> [Problem to work on]: Recast the listing below as a Markdown table with two columns, "Row" for a running number and "Line" for each line of text. Leave out blank lines and the pictures.

━━━━━━━━

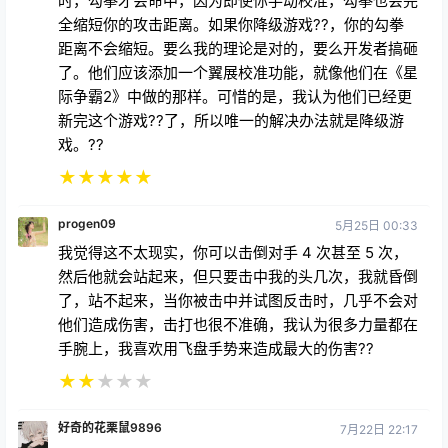
时，勾拳才会命中，因为即使你手动校准，勾拳也会完
全缩短你的攻击距离。如果你降级游戏??，你的勾拳
距离不会缩短。要么我的理论是对的，要么开发者搞砸
了。他们应该添加一个翼展校准功能，就像他们在《星
际争霸2》中做的那样。可惜的是，我认为他们已经更
新完这个游戏??了，所以唯一的解决办法就是降级游
戏。??
★
★
★
★
★
progen09
5月25日 00:33
我觉得这不太现实，你可以击倒对手 4 次甚至 5 次，
然后他就会站起来，但只要击中我的头几次，我就昏倒
了，站不起来，当你被击中并试图反击时，几乎不会对
他们造成伤害，击打也很不准确，我认为很多力量都在
手腕上，我喜欢用飞盘手势来造成最大的伤害??
★
★
★
★
★
好奇的花栗鼠9896
7月22日 22:17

━━━━━━━━

> [Exercise answer]:
| Row | Line |
|---|---|
| 1 | 时，勾拳才会命中，因为即使你手动校准，勾拳也会完 |
| 2 | 全缩短你的攻击距离。如果你降级游戏??，你的勾拳 |
| 3 | 距离不会缩短。要么我的理论是对的，要么开发者搞砸 |
| 4 | 了。他们应该添加一个翼展校准功能，就像他们在《星 |
| 5 | 际争霸2》中做的那样。可惜的是，我认为他们已经更 |
| 6 | 新完这个游戏??了，所以唯一的解决办法就是降级游 |
| 7 | 戏。?? |
| 8 | ★ |
| 9 | ★ |
| 10 | ★ |
| 11 | ★ |
| 12 | ★ |
| 13 | progen09 |
| 14 | 5月25日 00:33 |
| 15 | 我觉得这不太现实，你可以击倒对手 4 次甚至 5 次， |
| 16 | 然后他就会站起来，但只要击中我的头几次，我就昏倒 |
| 17 | 了，站不起来，当你被击中并试图反击时，几乎不会对 |
| 18 | 他们造成伤害，击打也很不准确，我认为很多力量都在 |
| 19 | 手腕上，我喜欢用飞盘手势来造成最大的伤害?? |
| 20 | ★ |
| 21 | ★ |
| 22 | ★ |
| 23 | ★ |
| 24 | ★ |
| 25 | 好奇的花栗鼠9896 |
| 26 | 7月22日 22:17 |